• **Texto da página**:
"""

O Digno Magistrado do Ministério Público junto do TAC de Lisboa veio interpor recurso jurisdicional da sentença daquele tribunal, datada de 25.01.2013, que julgou improcedente a acção especial de oposição à aquisição de nacionalidade portuguesa, por si intentada contra Irina ……………, de nacionalidade caboverdiana, natural de Nossa ………………….., ………, Cabo Verde, e residente na Rua ……….., nº66, 2ºEsq., ……….

As alegações de recurso que apresentou culminam com as seguintes conclusões:

1ª - À luz do artigo 4°, n°s l e 2, alínea a), do Código de Processo Civil, as acções de oposição à aquisição da nacionalidade portuguesa devem ser consideradas como acções de simples apreciação negativa, pois que as mesmas são destinadas à demonstração (e consequente declaração judicial) da inexistência de ligação à comunidade nacional;

2ª - Consequentemente, e de harmonia com o disposto no artigo 343°, n°1, do Código Civil, a prova dos factos constitutivos do direito a que se arroga competia à Requerida, ora Recorrida, fazer;

3ª- Aliás, perante uma acção que é consequência de uma pretensão inicialmente formulada junto da Conservatória dos Registos Centrais pela interessada em obter a nacionalidade portuguesa, sempre a esta caberia, de acordo com as regras gerais do ónus da prova, demonstrar os factos constitutivos de tal pretensão;

4ª - A redacção do artigo 2° da Lei n°37/81, de 3 de Outubro, mantida pela Lei n°2/2006, de 17 de Abril, continua a estabelecer que o(a) estrangeiro(a) filho(a) de nacional português pode adquirir, em determinadas circunstâncias, a nacionalidade portuguesa, mediante declaração;

5ª - Todavia, enquanto o artigo 9°, na sua redacção anterior, estabelecia que constituem fundamento de oposição à aquisição da nacionalidade portuguesa, designadamente, a "não comprovação pelo interessado, de ligação efectiva à comunidade nacional” na sua redacção actual estabelece o mesmo normativo que constitui fundamento de oposição à aquisição da nacionalidade portuguesa, entre outros factores, a "inexistência de ligação efectiva à comunidade nacional”.

"""

• **Linhas fornecidas**:
"""

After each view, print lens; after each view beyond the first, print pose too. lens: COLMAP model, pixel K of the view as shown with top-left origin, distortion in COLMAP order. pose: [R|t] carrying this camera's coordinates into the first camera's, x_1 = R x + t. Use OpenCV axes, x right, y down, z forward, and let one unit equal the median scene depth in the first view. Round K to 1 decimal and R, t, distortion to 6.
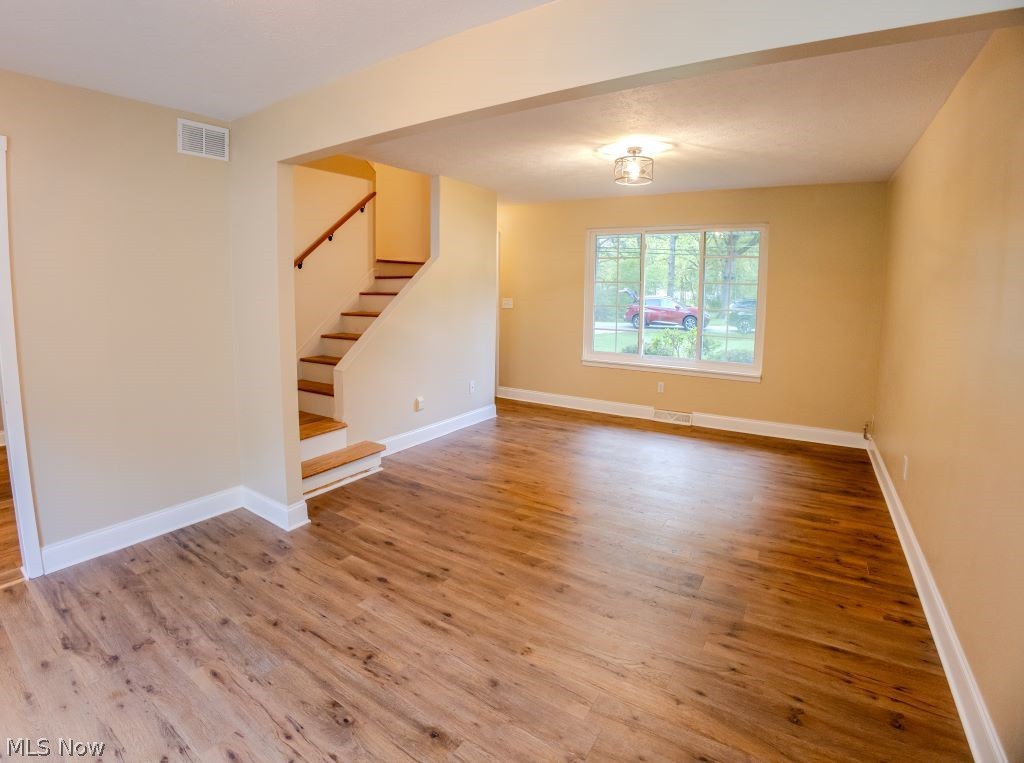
lens RADIAL K [[498.9, 0, 513.9], [0, 498.9, 373.9], [0, 0, 1]] dist [0.001546, 0.001012]
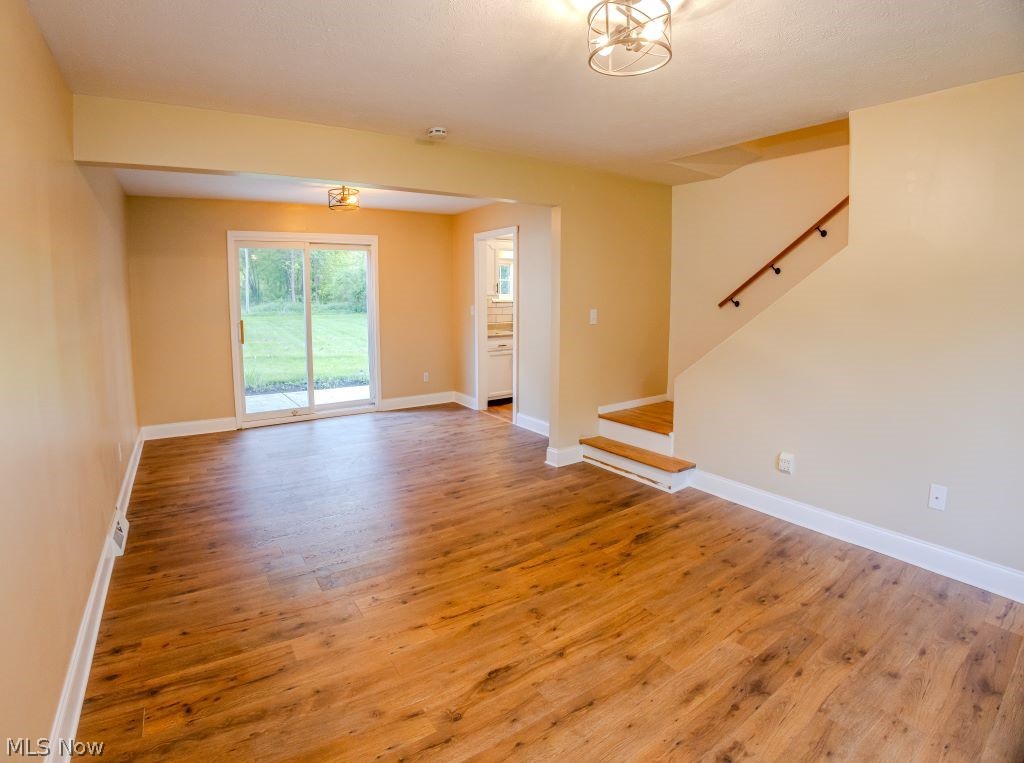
lens RADIAL K [[498.9, 0, 513.9], [0, 498.9, 373.9], [0, 0, 1]] dist [0.001546, 0.001012]
pose [[-0.413791, 0.117312, -0.902782, 1.045813], [-0.136203, 0.972524, 0.188803, -0.251888], [0.900125, 0.201087, -0.386444, 1.600791]]
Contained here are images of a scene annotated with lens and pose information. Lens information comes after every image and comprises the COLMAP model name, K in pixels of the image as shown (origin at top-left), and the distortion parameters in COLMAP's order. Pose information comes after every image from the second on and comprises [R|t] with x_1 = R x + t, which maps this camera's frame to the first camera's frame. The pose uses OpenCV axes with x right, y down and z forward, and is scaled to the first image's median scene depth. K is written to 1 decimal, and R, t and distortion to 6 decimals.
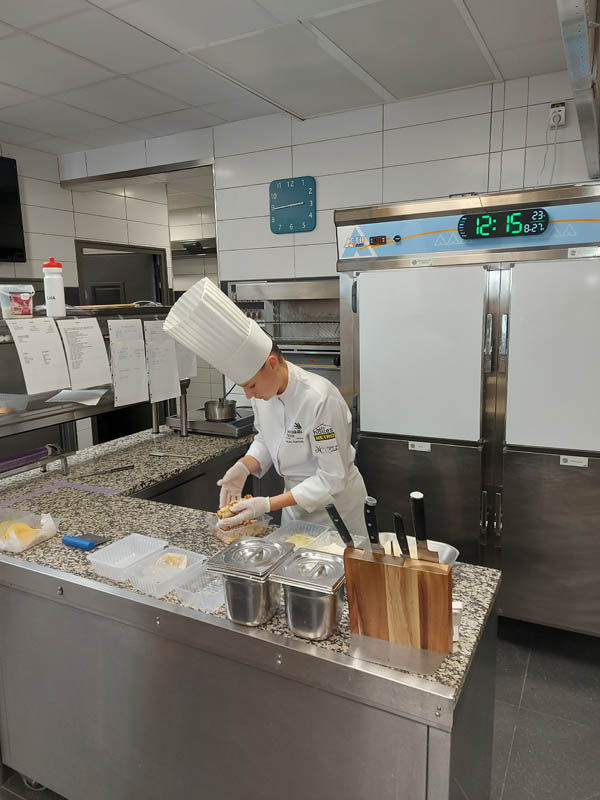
lens RADIAL K [[568.8, 0, 300.7], [0, 568.8, 400.3], [0, 0, 1]] dist [0.013423, 0.001653]
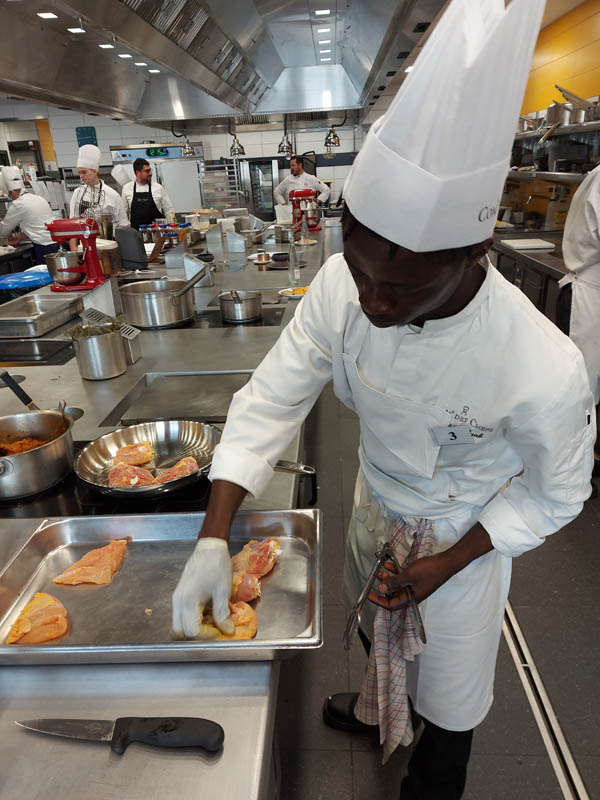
lens RADIAL K [[568.8, 0, 301.9], [0, 568.8, 400.2], [0, 0, 1]] dist [0.013423, 0.001653]
pose [[0.898327, -0.184774, 0.398582, -0.568784], [0.102825, 0.970484, 0.218148, 0.536417], [-0.427126, -0.154984, 0.890811, -2.876888]]
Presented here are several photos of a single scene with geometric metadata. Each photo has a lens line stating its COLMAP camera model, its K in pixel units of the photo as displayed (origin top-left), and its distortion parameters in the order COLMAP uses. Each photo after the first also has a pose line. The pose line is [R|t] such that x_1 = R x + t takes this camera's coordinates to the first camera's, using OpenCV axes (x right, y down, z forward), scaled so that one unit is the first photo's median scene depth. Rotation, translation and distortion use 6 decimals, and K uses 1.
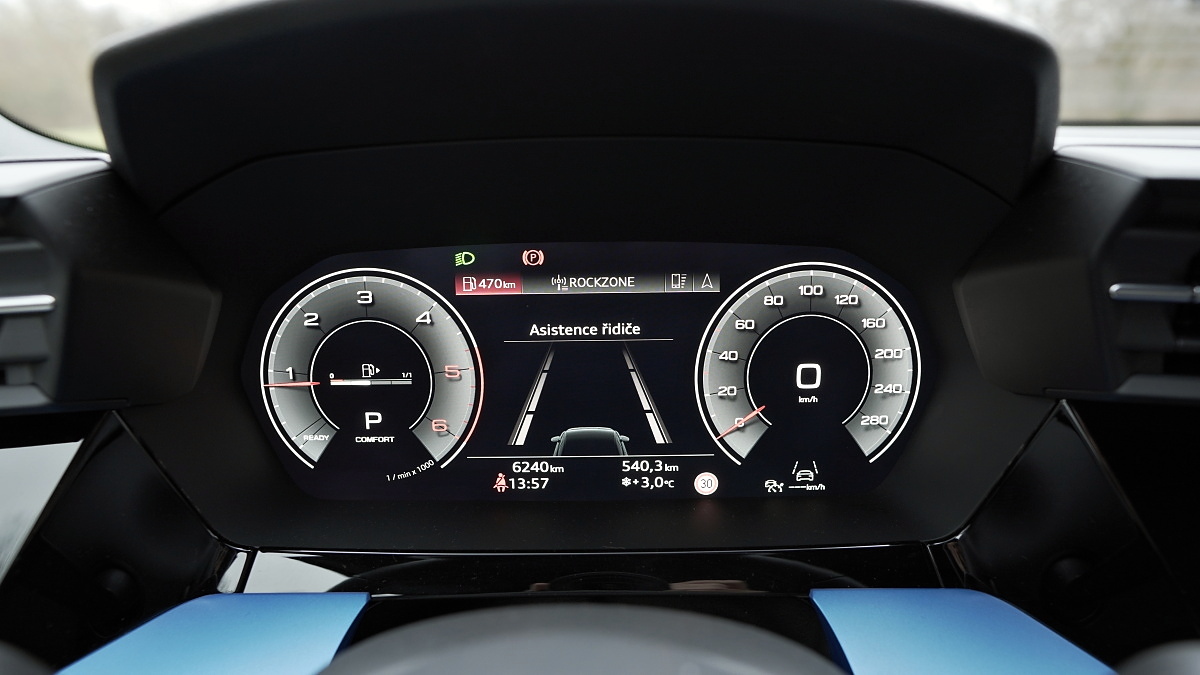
lens RADIAL K [[853.1, 0, 600.0], [0, 853.1, 337.5], [0, 0, 1]] dist [-0.111784, 0.080362]
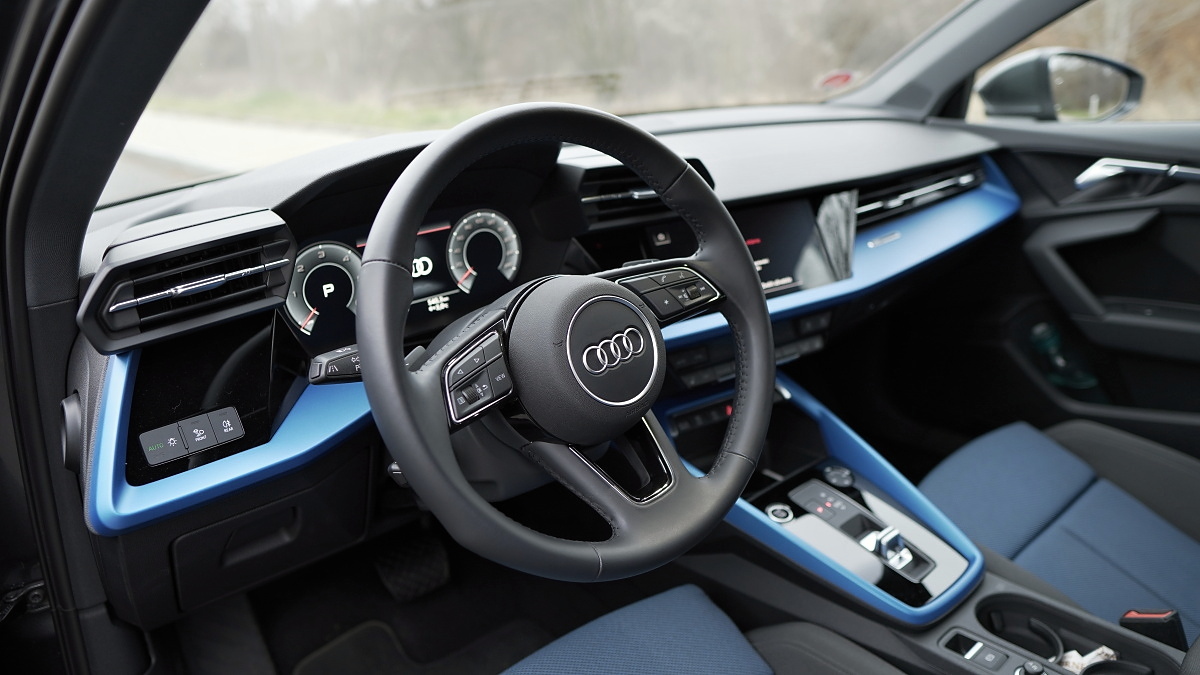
lens RADIAL K [[853.1, 0, 600.0], [0, 853.1, 337.5], [0, 0, 1]] dist [-0.111784, 0.080362]
pose [[0.759538, -0.240430, 0.604396, -1.165558], [0.221365, 0.969260, 0.107386, 0.096518], [-0.611636, 0.052228, 0.789413, -1.323432]]
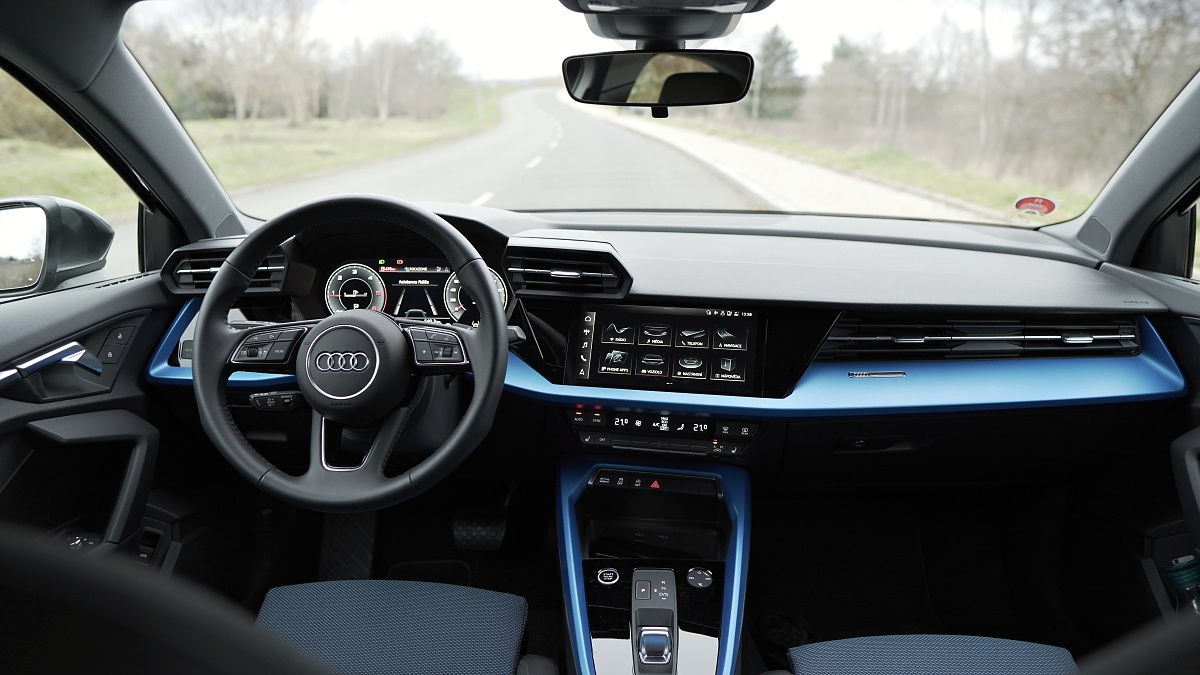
lens RADIAL K [[853.1, 0, 600.0], [0, 853.1, 337.5], [0, 0, 1]] dist [-0.111784, 0.080362]
pose [[0.998645, 0.025456, -0.045383, 0.950204], [-0.026844, 0.999182, -0.030242, 0.316752], [0.044576, 0.031419, 0.998512, -2.582866]]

"""

• **Requisitos das tarefas**:
- 1) Responda com base no texto da página, marcando cada resposta com a mesma letra:
(a) Em que data foi proferida a sentença recorrida?
(b) Qual é a nacionalidade da requerida Irina?
(c) Segundo a 5ª conclusão, que fundamento de oposição consta da redação atual do artigo 9°?
- 2) Liste todos os códigos e leis citados no texto da página.

• **Lista de respostas**:
- 1)
(a) 25.01.2013.
(b) Caboverdiana.
(c) A "inexistência de ligação efectiva à comunidade nacional".

- 2)
- Código de Processo Civil
- Código Civil
- Lei n°37/81, de 3 de Outubro
- Lei n°2/2006, de 17 de Abril